# clear tumbler tubes on ebay cheap



## tombstone (Feb 21, 2007)

http://cgi.ebay.com/Clear-PVC-for-DYI-filters-LARGE-see-if-it-is-working_W0QQitemZ270092206606QQihZ017QQcategoryZ20756QQssPageNameZWDVWQQrdZ1QQcmdZViewItem

 check it out.


----------



## stinger haut (Mar 1, 2007)

Hey Tombstone,
 I forgot to say thanks for the heads up on the PVC tubes.
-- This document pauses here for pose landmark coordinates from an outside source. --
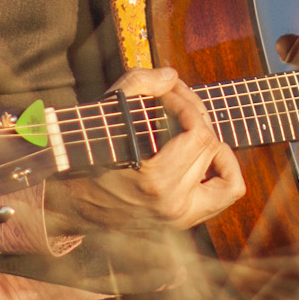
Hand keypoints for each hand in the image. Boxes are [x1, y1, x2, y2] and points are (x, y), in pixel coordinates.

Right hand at [57, 69, 246, 232]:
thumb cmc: (86, 155)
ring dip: (216, 147)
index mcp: (156, 181)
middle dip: (197, 116)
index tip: (167, 96)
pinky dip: (221, 173)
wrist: (69, 202)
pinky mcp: (182, 222)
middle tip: (177, 102)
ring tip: (196, 131)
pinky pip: (223, 196)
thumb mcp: (106, 113)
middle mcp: (173, 206)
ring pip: (229, 178)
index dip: (187, 105)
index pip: (199, 134)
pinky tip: (204, 156)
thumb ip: (138, 84)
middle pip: (212, 148)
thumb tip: (171, 77)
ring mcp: (180, 219)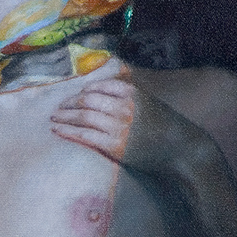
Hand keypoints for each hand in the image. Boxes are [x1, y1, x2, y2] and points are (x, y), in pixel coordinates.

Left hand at [50, 58, 210, 180]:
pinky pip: (86, 136)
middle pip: (86, 100)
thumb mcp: (147, 102)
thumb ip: (126, 96)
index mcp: (132, 92)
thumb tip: (99, 92)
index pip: (98, 86)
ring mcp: (119, 127)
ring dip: (64, 118)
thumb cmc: (165, 126)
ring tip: (54, 119)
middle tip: (57, 108)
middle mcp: (124, 107)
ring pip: (83, 117)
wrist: (183, 149)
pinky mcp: (116, 146)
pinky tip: (59, 131)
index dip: (81, 92)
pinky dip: (69, 132)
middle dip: (68, 104)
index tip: (73, 97)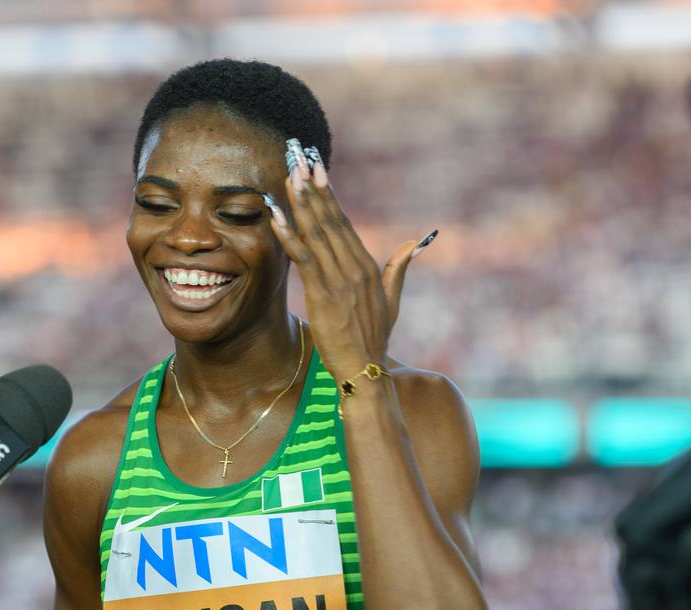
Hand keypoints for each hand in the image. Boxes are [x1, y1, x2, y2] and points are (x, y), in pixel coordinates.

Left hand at [268, 141, 425, 381]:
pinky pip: (304, 258)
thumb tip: (413, 243)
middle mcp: (355, 268)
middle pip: (331, 220)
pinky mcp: (323, 294)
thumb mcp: (391, 300)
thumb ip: (399, 268)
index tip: (317, 170)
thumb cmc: (373, 339)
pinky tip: (276, 217)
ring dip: (302, 203)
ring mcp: (340, 280)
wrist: (365, 370)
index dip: (329, 195)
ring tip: (289, 177)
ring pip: (317, 233)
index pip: (344, 223)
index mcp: (368, 267)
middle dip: (314, 188)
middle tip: (300, 158)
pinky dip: (289, 236)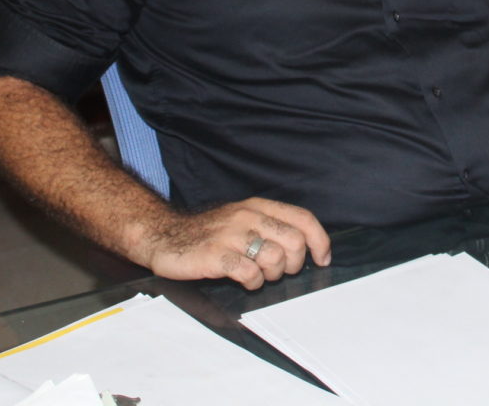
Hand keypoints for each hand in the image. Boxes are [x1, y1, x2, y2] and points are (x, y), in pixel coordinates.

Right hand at [140, 197, 331, 289]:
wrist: (166, 235)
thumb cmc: (209, 232)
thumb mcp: (242, 218)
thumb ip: (270, 226)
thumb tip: (304, 245)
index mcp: (258, 206)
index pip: (303, 218)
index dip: (320, 240)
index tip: (322, 258)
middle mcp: (248, 216)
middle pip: (295, 241)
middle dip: (295, 263)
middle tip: (281, 271)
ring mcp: (231, 235)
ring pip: (275, 258)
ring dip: (272, 274)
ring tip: (259, 274)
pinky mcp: (216, 255)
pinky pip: (249, 273)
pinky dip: (253, 282)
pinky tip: (244, 280)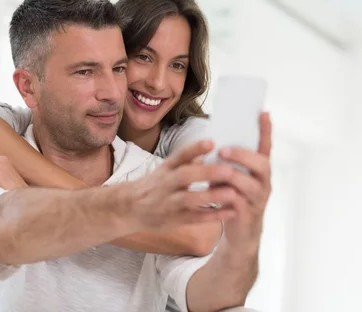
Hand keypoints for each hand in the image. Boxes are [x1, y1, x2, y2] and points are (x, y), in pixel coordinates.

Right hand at [126, 140, 240, 230]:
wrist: (129, 208)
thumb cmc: (154, 186)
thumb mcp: (165, 170)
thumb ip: (187, 161)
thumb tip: (210, 146)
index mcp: (165, 168)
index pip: (179, 155)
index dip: (195, 149)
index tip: (212, 142)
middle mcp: (165, 184)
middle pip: (185, 176)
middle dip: (207, 173)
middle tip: (229, 170)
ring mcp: (168, 202)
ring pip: (189, 199)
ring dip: (211, 196)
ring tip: (232, 193)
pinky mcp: (174, 219)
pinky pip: (195, 218)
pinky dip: (213, 216)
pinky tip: (231, 212)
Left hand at [217, 112, 271, 250]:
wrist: (240, 232)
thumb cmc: (232, 198)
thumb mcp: (229, 177)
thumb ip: (225, 163)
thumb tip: (210, 143)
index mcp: (259, 170)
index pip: (266, 147)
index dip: (266, 131)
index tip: (264, 112)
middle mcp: (264, 183)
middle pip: (262, 164)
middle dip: (243, 155)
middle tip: (224, 150)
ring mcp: (258, 199)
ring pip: (251, 184)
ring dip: (233, 175)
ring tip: (217, 169)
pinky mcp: (248, 214)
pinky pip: (239, 203)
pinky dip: (225, 196)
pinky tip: (213, 191)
I used my wife's ebay account and bought the 4 inch canisters.
 I will post a reply when they arrive.
 Stinger Haut


----------



## tombstone (Mar 4, 2007)

Glad they went to a forum member.  I've learned so much here and this site is so entertaining i'm glad to be able to help out.


----------



## stinger haut (Mar 10, 2007)

If you order a plastic tube for tumbling from this seller, have them measure the inside I.D. of the canister your interested in buying before ordering.
 The reason is that the inside I.D. s aren't always compatible with all of Jar Doctor's stopples.
 The seller is really great to work with and will be happy to help you.
 You can't beat the prices for these clear tubes (even with the cost of shipping).
 Stinger Haut


----------



## tombstone (Mar 24, 2007)

Since that auction has ended but a lot of people might still be checking this out here is a link to the seller: http://search.ebay.com/_W0QQsassZfbboydQQhtZ-1


----------



## Hunter (May 11, 2007)

Thanks Tombstone.  I bought 2  4" tubes.  I am gearing up towards a tumbler.

 Take care,
 Hunter


----------